If the American public, much less journalists or policy makers, are ever going to get a real grasp of how police interact with the public, what is needed is a clear and comprehensive data presentation that can be easily accessed, searched, and compared. There have been past efforts to reach this goal. The FBI has a use-of-force database that started in 2018, but participation and reporting are voluntary. The Washington Post has been tracking fatal police shootings for more than five years, and their research, for example, shows near 1,000 over the past 12 months.

More data and more clarity are needed, and the Police Data Accessibility Project (“PDAP”) hopes to provide both. PDAP started in the early days of the COVID pandemic, when Kristin Tynski “scraped” the publicly available police records of Palm Beach County, Florida, where she lives.

A “scrape” is a search routine that not only finds data but also gathers information by copying documents. When Tynski scraped the police records in Palm Beach, she found that despite the fact that the county is 75% white, the overwhelming majority of traffic stops and citations involved people of color.

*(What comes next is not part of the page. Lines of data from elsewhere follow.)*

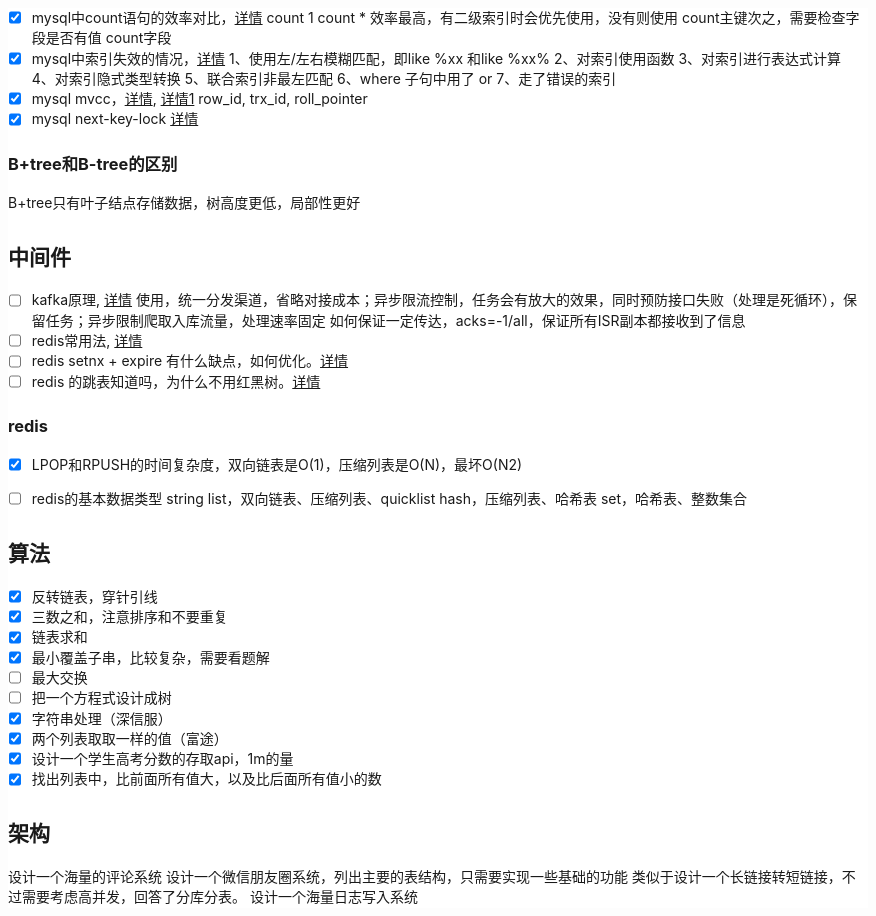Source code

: - [x] mysql中count语句的效率对比，[详情]()
    count 1 count * 效率最高，有二级索引时会优先使用，没有则使用
    count主键次之，需要检查字段是否有值
    count字段
- [x] mysql中索引失效的情况，[详情](https://xiaolincoding.com/mysql/index/index_lose.html) 
    1、使用左/左右模糊匹配，即like %xx 和like %xx%
    2、对索引使用函数
    3、对索引进行表达式计算
    4、对索引隐式类型转换
    5、联合索引非最左匹配
    6、where 子句中用了 or
    7、走了错误的索引
- [x] mysql mvcc，[详情](https://www.jianshu.com/p/a21d0543503a), [详情1](https://blog.csdn.net/u011066470/article/details/133383277)
    row_id, trx_id, roll_pointer
- [x] mysql next-key-lock [详情](https://www.cnblogs.com/zhoujinyi/p/3435982.html)

### B+tree和B-tree的区别
B+tree只有叶子结点存储数据，树高度更低，局部性更好

## 中间件
- [ ] kafka原理, [详情](https://cloud.tencent.com/developer/article/1775065)
    使用，统一分发渠道，省略对接成本；异步限流控制，任务会有放大的效果，同时预防接口失败（处理是死循环），保留任务；异步限制爬取入库流量，处理速率固定
    如何保证一定传达，acks=-1/all，保证所有ISR副本都接收到了信息
- [ ] redis常用法, [详情]()
- [ ] redis setnx + expire 有什么缺点，如何优化。[详情](content/post/2024-08-29-redis-interview.md)
- [ ] redis 的跳表知道吗，为什么不用红黑树。[详情]()

### redis
- [x] LPOP和RPUSH的时间复杂度，双向链表是O(1)，压缩列表是O(N)，最坏O(N2)
- [ ] redis的基本数据类型
    string
    list，双向链表、压缩列表、quicklist
    hash，压缩列表、哈希表
    set，哈希表、整数集合


## 算法
- [x] 反转链表，穿针引线
- [x] 三数之和，注意排序和不要重复
- [x] 链表求和
- [x] 最小覆盖子串，比较复杂，需要看题解
- [ ] 最大交换
- [ ] 把一个方程式设计成树
- [x] 字符串处理（深信服）
- [x] 两个列表取取一样的值（富途）
- [x] 设计一个学生高考分数的存取api，1m的量
- [x] 找出列表中，比前面所有值大，以及比后面所有值小的数

## 架构
设计一个海量的评论系统
设计一个微信朋友圈系统，列出主要的表结构，只需要实现一些基础的功能
类似于设计一个长链接转短链接，不过需要考虑高并发，回答了分库分表。
设计一个海量日志写入系统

She posted a presentation of the data, and “it blew up,” she said. “I wanted to capture the momentum, because I know how much work trying to get this for most police departments will be.” PDAP came into being immediately afterward. The long-term goal is to scrape data from police databases nationwide, standardize the information, and make all of it public. Tynski is clear-eyed about the enormity of the project and its potential difficulties.

“I realized how big the project was while doing the scraping of my own county,” she said. “It’s complex, and most county systems are antiquated and filled with bugs. Getting this done—outside of some top-down government mandate—will require writing scrapers for hundreds, possibly thousands, of county websites. I would argue it’s worth the effort, and something we can get done.”

If PDAP is successful, one of the primary obstacles to building consensus about police accountability will be overcome, and the debate might move from the nature of the problem to possible solutions.